** Directions for this task **
Locate each line in the rows below that contains the word "extraer". Copy every such line.

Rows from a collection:
• • •

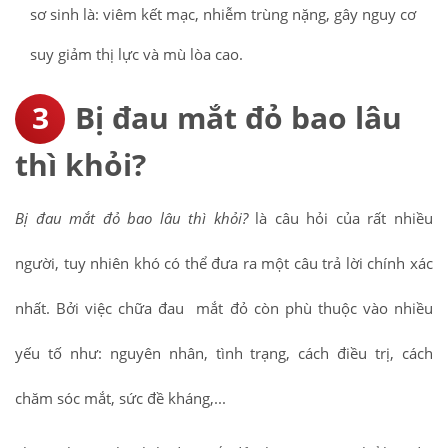
sơ sinh là: viêm kết mạc, nhiễm trùng nặng, gây nguy cơ
suy giảm thị lực và mù lòa cao.
Bị đau mắt đỏ bao lâu
thì khỏi?
Bị đau mắt đỏ bao lâu thì khỏi?
là câu hỏi của rất nhiều
người, tuy nhiên khó có thể đưa ra một câu trả lời chính xác
nhất. Bởi việc chữa đau mắt đỏ còn phù thuộc vào nhiều
yếu tố như: nguyên nhân, tình trạng, cách điều trị, cách
chăm sóc mắt, sức đề kháng,...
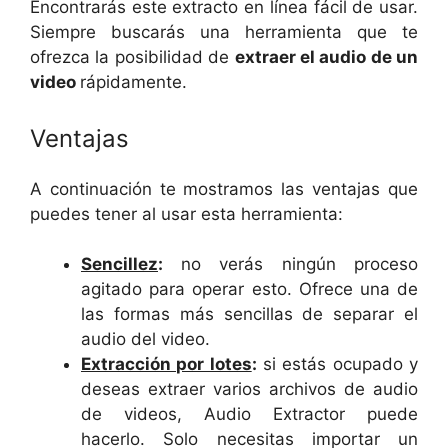
Encontrarás este extracto en línea fácil de usar.
Siempre buscarás una herramienta que te
ofrezca la posibilidad de
extraer el audio de un
video
rápidamente.
Ventajas
A continuación te mostramos las ventajas que
puedes tener al usar esta herramienta:
Sencillez
:
no verás ningún proceso
agitado para operar esto. Ofrece una de
las formas más sencillas de separar el
audio del video.
Extracción por lotes
:
si estás ocupado y
deseas extraer varios archivos de audio
de videos, Audio Extractor puede
hacerlo. Solo necesitas importar un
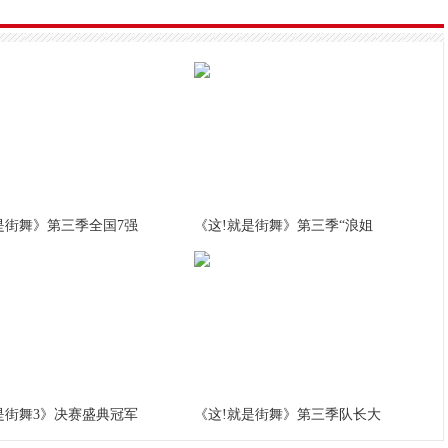
是街舞》第三季全国7强
《这!就是街舞》第三季“浪姐
是街舞3》决赛盛典冠军
《这!就是街舞》第三季队长大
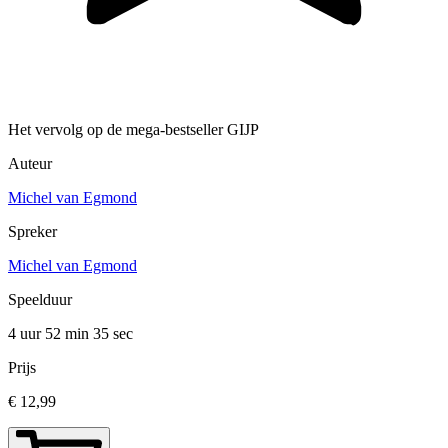
Het vervolg op de mega-bestseller GIJP
Auteur
Michel van Egmond
Spreker
Michel van Egmond
Speelduur
4 uur 52 min
35 sec
Prijs
€ 12,99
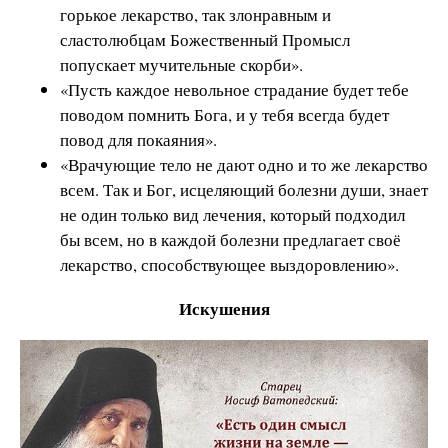
горькое лекарство, так злонравным и
сластолюбцам Божественный Промысл
попускает мучительные скорби».
«Пусть каждое невольное страдание будет тебе
поводом помнить Бога, и у тебя всегда будет
повод для покаяния».
«Врачующие тело не дают одно и то же лекарство
всем. Так и Бог, исцеляющий болезни души, знает
не один только вид лечения, который подходил
бы всем, но в каждой болезни предлагает своё
лекарство, способствующее выздоровлению».
Искушения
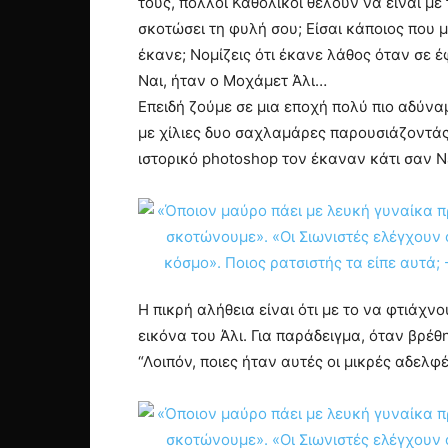
τους, πολλοί Καθολικοί θέλουν να είναι με
σκοτώσει τη φυλή σου; Είσαι κάποιος που μ
έκανε; Νομίζεις ότι έκανε λάθος όταν σε έ
Ναι, ήταν ο Μοχάμετ Άλι…
Επειδή ζούμε σε μια εποχή πολύ πιο αδύνα
με χίλιες δυο σαχλαμάρες παρουσιάζοντάς 
ιστορικό photoshop τον έκαναν κάτι σαν 
Η πικρή αλήθεια είναι ότι με το να φτιάχ
εικόνα του Άλι. Για παράδειγμα, όταν βρέ
“Λοιπόν, ποιες ήταν αυτές οι μικρές αδελφές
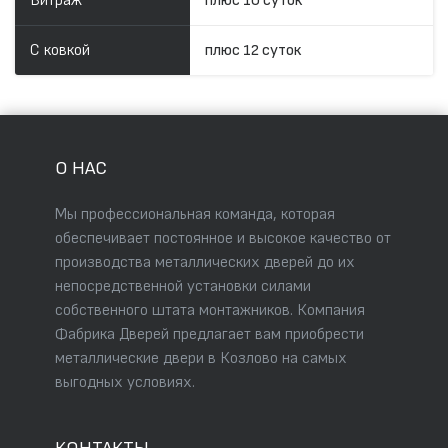
Витраж
плюс 10 суток
С ковкой
плюс 12 суток
О НАС
Мы профессиональная команда, которая
обеспечивает постоянное и высокое качество от
производства металлических дверей до их
непосредственной установки силами
собственного штата монтажников. Компания
Фабрика Дверей предлагает вам приобрести
металлические двери в Козлово на самых
выгодных условиях.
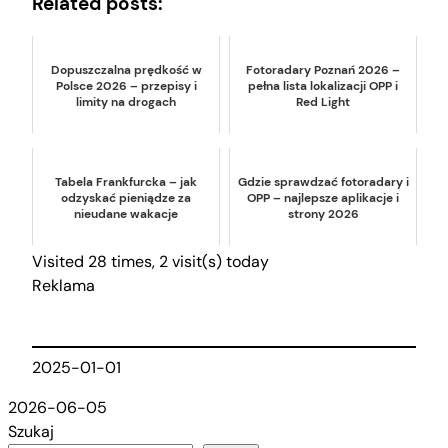
Related posts:
Dopuszczalna prędkość w
Fotoradary Poznań 2026 –
Polsce 2026 – przepisy i
pełna lista lokalizacji OPP i
limity na drogach
Red Light
Tabela Frankfurcka – jak
Gdzie sprawdzać fotoradary i
odzyskać pieniądze za
OPP – najlepsze aplikacje i
nieudane wakacje
strony 2026
Visited 28 times, 2 visit(s) today
Reklama
2025-01-01
2026-06-05
Szukaj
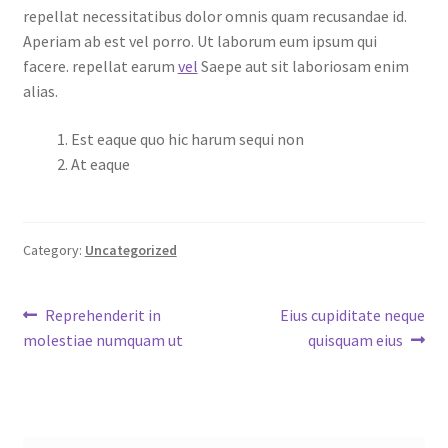
repellat necessitatibus dolor omnis quam recusandae id.
Aperiam ab est vel porro. Ut laborum eum ipsum qui
facere. repellat earum
vel
Saepe aut sit laboriosam enim
alias.
Est eaque quo hic harum sequi non
At eaque
Category:
Uncategorized
Post
Previous
Next
Reprehenderit in
Eius cupiditate neque
post:
post:
molestiae numquam ut
quisquam eius
navigation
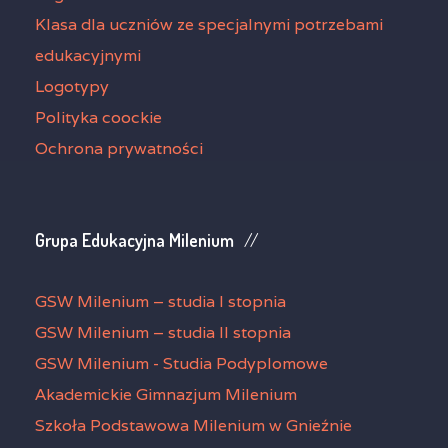
Klasa dla uczniów ze specjalnymi potrzebami
edukacyjnymi
Logotypy
Polityka coockie
Ochrona prywatności
Grupa Edukacyjna Milenium
GSW Milenium – studia I stopnia
GSW Milenium – studia II stopnia
GSW Milenium - Studia Podyplomowe
Akademickie Gimnazjum Milenium
Szkoła Podstawowa Milenium w Gnieźnie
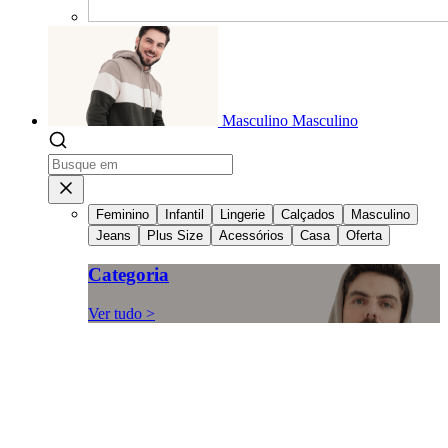
Masculino
Masculino
Feminino
Infantil
Lingerie
Calçados
Masculino
Jeans
Plus Size
Acessórios
Casa
Oferta
Categoria
Ver tudo >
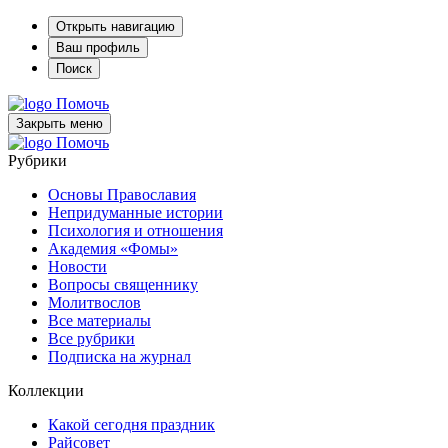
Открыть навигацию
Ваш профиль
Поиск
Помочь
Закрыть меню
Помочь
Рубрики
Основы Православия
Непридуманные истории
Психология и отношения
Академия «Фомы»
Новости
Вопросы священнику
Молитвослов
Все материалы
Все рубрики
Подписка на журнал
Коллекции
Какой сегодня праздник
Райсовет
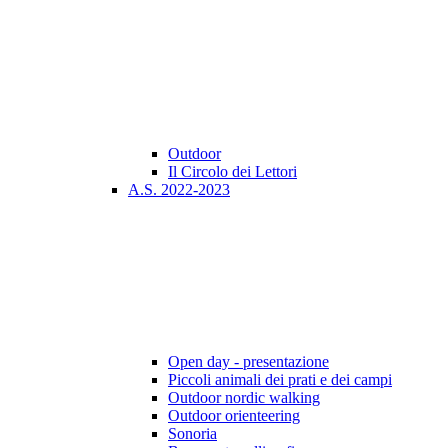
Outdoor
Il Circolo dei Lettori
A.S. 2022-2023
Open day - presentazione
Piccoli animali dei prati e dei campi
Outdoor nordic walking
Outdoor orienteering
Sonoria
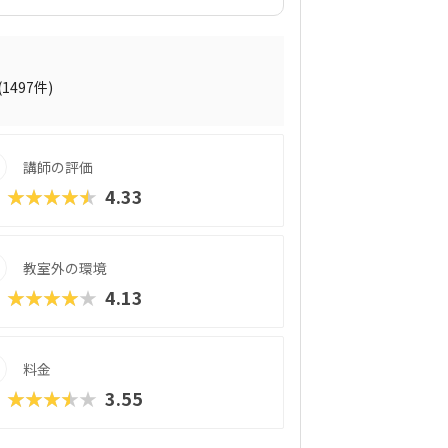
プログラミング教材「QUREO（キュレ
サクサク進められるのに、本格的な内容が
されている感」がないので、楽しくゲーム
学習を進めていけます。教材のデザイン性
れていたキャラクター素材などを多数収
(1497件)
の子どもでも、「安っぽい」「子どもっぽ
学習結果は通信簿のような形で確認できる
講師の評価
★★★★★
4.33
教室外の環境
★★★★★
4.13
料金
★★★★★
3.55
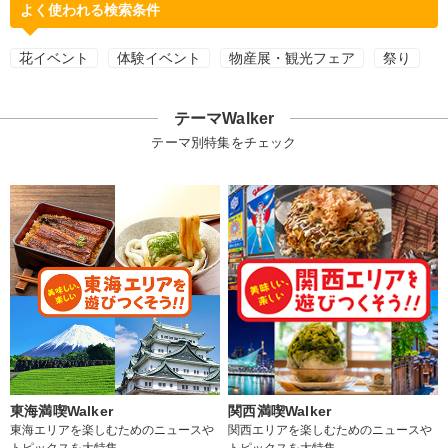
よく使われる検索条件
花イベント
体験イベント
物産展・観光フェア
祭り
テーマWalker
テーマ別特集をチェック
東海満喫Walker
関西満喫Walker
東海エリアを楽しむためのニュースや
関西エリアを楽しむためのニュースや
トピックスを大特集
トピックスを大特集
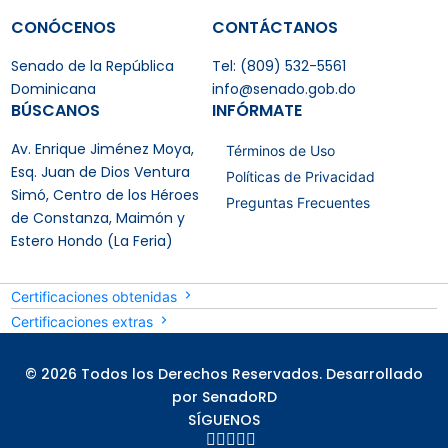
CONÓCENOS
CONTÁCTANOS
Senado de la República
Tel: (809) 532-5561
Dominicana
info@senado.gob.do
BÚSCANOS
INFÓRMATE
Av. Enrique Jiménez Moya,
Términos de Uso
Esq. Juan de Dios Ventura
Políticas de Privacidad
Simó, Centro de los Héroes
Preguntas Frecuentes
de Constanza, Maimón y
Estero Hondo (La Feria)
Certificaciones obtenidas
Certificaciones extras
© 2026 Todos los Derechos Reservados. Desarrollado
por SenadoRD
SÍGUENOS





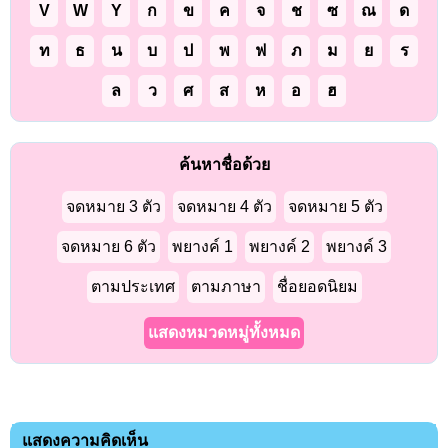
V
W
Y
ก
ข
ค
จ
ช
ซ
ณ
ด
ท
ธ
น
บ
ป
พ
ฟ
ภ
ม
ย
ร
ล
ว
ศ
ส
ห
อ
ฮ
ค้นหาชื่อด้วย
จดหมาย 3 ตัว
จดหมาย 4 ตัว
จดหมาย 5 ตัว
จดหมาย 6 ตัว
พยางค์ 1
พยางค์ 2
พยางค์ 3
ตามประเทศ
ตามภาษา
ชื่อยอดนิยม
แสดงหมวดหมู่ทั้งหมด
แสดงความคิดเห็น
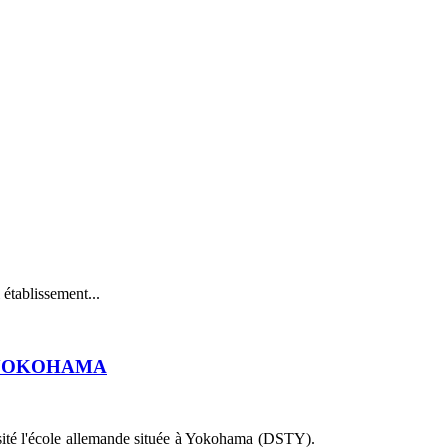
 établissement...
E YOKOHAMA
sité l'école allemande située à Yokohama (DSTY).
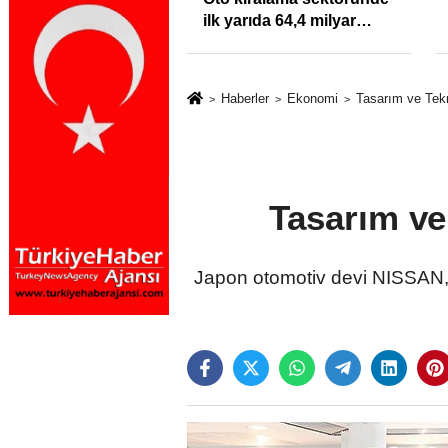
klığı Kısacında:
ilk yarıda 64,4 milyar
Sektörde
TL'lik araç yatırımı
rdato Fırtınası
Haberler
Ekonomi
Tasarım ve Tekn
Tasarım ve
Japon otomotiv devi NISSAN, 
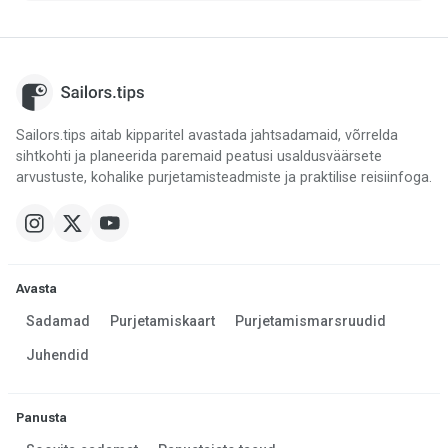
Sailors.tips aitab kipparitel avastada jahtsadamaid, võrrelda
sihtkohti ja planeerida paremaid peatusi usaldusväärsete
arvustuste, kohalike purjetamisteadmiste ja praktilise reisiinfoga.
Avasta
Sadamad
Purjetamiskaart
Purjetamismarsruudid
Juhendid
Panusta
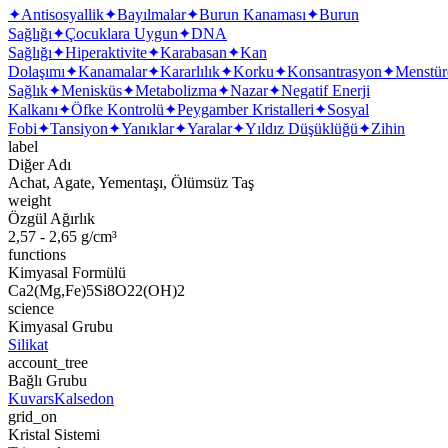
✦
Antisosyallik
✦
Bayılmalar
✦
Burun Kanaması
✦
Burun
Sağlığı
✦
Çocuklara Uygun
✦
DNA
Sağlığı
✦
Hiperaktivite
✦
Karabasan
✦
Kan
Dolaşımı
✦
Kanamalar
✦
Kararlılık
✦
Korku
✦
Konsantrasyon
✦
Menstür
Sağlık
✦
Menisküs
✦
Metabolizma
✦
Nazar
✦
Negatif Enerji
Kalkanı
✦
Öfke Kontrolü
✦
Peygamber Kristalleri
✦
Sosyal
Fobi
✦
Tansiyon
✦
Yanıklar
✦
Yaralar
✦
Yıldız Düşüklüğü
✦
Zihin
label
Diğer Adı
Achat, Agate, Yementaşı, Ölümsüz Taş
weight
Özgül Ağırlık
2,57 - 2,65 g/cm³
functions
Kimyasal Formülü
Ca2(Mg,Fe)5Si8O22(OH)2
science
Kimyasal Grubu
Silikat
account_tree
Bağlı Grubu
Kuvars
Kalsedon
grid_on
Kristal Sistemi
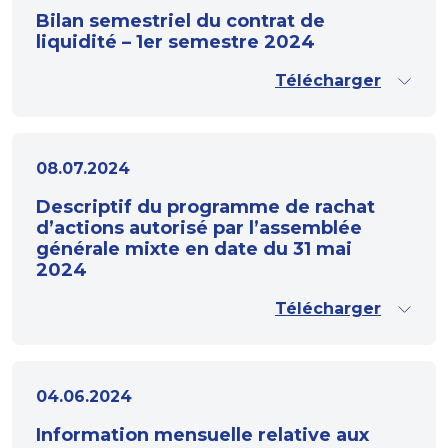
Bilan semestriel du contrat de
liquidité – 1er semestre 2024
Télécharger
08.07.2024
Descriptif du programme de rachat
d’actions autorisé par l’assemblée
générale mixte en date du 31 mai
2024
Télécharger
04.06.2024
Information mensuelle relative aux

• • •

** Task solution **
extraer el audio de un
deseas extraer varios archivos de audio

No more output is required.